Bazen, sürprizime göre, önceki nesille kendiminkinden daha fazla yakınlık hissettim. Çağdaşlarımın, özellikle de İngiliz Marksistleri arasında, neden önceki nesil İngiliz Marksistlerine sırtlarını döndüklerini ve Louis Althusser ya da Michel Foucault’ya akın ettiklerini anlayamadım. Yeni Sol İnceleme, kayıtsızlık ve önceki nesil İngiliz Marksistlerine düşmanlık arasında gidip geldi. Marksizm Bugün, terim ne kadar uzatılmış olursa olsun, Marksizmden daha da uzaklaştı.

Radical Science Journal, eleştirel de olsa önceki nesille ilişki kurdu. Gary Werskey’in kitabı Görünür Kolej, belki de bilim sorunu üzerine bu nesiller arasında arabuluculuk yapan en önemli çalışmaydı. Robert Young’ın “Bilim Toplumsal İlişkilerdir”i, bilim üzerine yeni bir sol pozisyonun en açık ve kışkırtıcı açıklamasıydı. Bilimin kendisinin tarafsız olduğu ve sadece bilimin kullanımının veya kötüye kullanılmasının ideolojik olduğu görüşüne şiddetle tepki gösteren Genç ve Radikal Bilim Dergisi, bilimin ideolojik olduğunu savundu. Doğayla hiçbir zaman aracısız karşılaşmayız, argüman devam etti ve bu yüzden doğa dediğimiz şey sosyal olarak müzakere edildi ve sosyal olarak inşa edildi, çatışan çıkarlar arasındaki etkileşimlerin bir ürünü. Karakteristik doğruluk ve rasyonellik kavramlarıyla modern bilimin ve yabancılaştırıcı işbölümüyle modern kapitalizmin tek bir yapı üzerinde ortaya çıktığı öncülünden, her ikisinin de tamamen ortadan kaldırılması gerektiği sonucu çıktı. Young için bilim, kapitalist bilim demekti, epistemoloji burjuva bir uğraştı ve bilim felsefesi bir çıkmaz sokaktı. İleriye dönük bir yol görmek zordu. Bu, solun önceki kuşaklarını karakterize eden bilimin onaylanmasından çok uzaktı.8

Bu arada, bazılarımız solun eski kuşaklarının geleneğini sürdürdük, en göze çarpanları, zamanımızın ilerleyen bilimine ayak uyduran Richard Levins ve Richard Lewontin, özellikle de parçalarda kaybolan eğilimlere karşı polemiklerde her zaman “gerçeğin bütün” olduğunu açıkça belirtti.9

1970’ler boyunca, solun entelektüel kültüründe olup bitenlerin, o zamanlar bulunduğum Trinity College Dublin’deki her şeyden çok daha sürükleyici olduğunu gördüm. Her yaz Londra Komünist Üniversitesi’ne giderdim. Her akademik disipline alternatif yaklaşımlar ve hayal edilebilecek en canlı tartışmalar vardı. Felsefe, tarih, bilim, Sovyet çalışmaları, toplumsal cinsiyet çalışmaları derslerine yöneldim, ancak psikoloji, antropoloji, edebiyat ve diğer alanlardakilere katılamadığım için pişman oldum.

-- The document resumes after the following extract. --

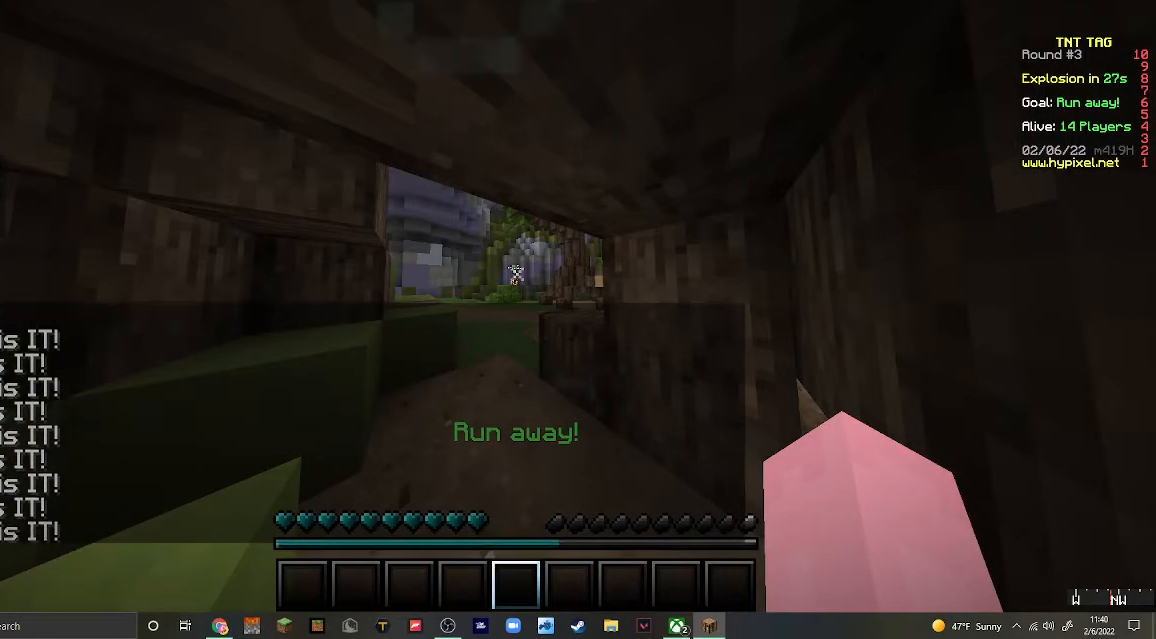
{"keys": ["s"], "mouse": [], "events": []}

Çoğu zaman paralel bir evrendeymiş gibi yaşayan akademinin bazı bölümleri, bilim felsefesindeki tek hikaye, Viyana Çemberi’nden Karl Popper, Imre Lakatos ve Thomas Kuhn üzerinden geçen hikayeymiş gibi ilerledi. Felsefe bölümlerinde bilim felsefesi, bu diğer geleneğe nadiren yandan baktı. Moskova’dan, Berlin’den, Dubrovnik’ten ve hatta Londra’dan her döndüğümde Trinity’deki felsefe bölümüne uyum sağlamayı garip buluyordum.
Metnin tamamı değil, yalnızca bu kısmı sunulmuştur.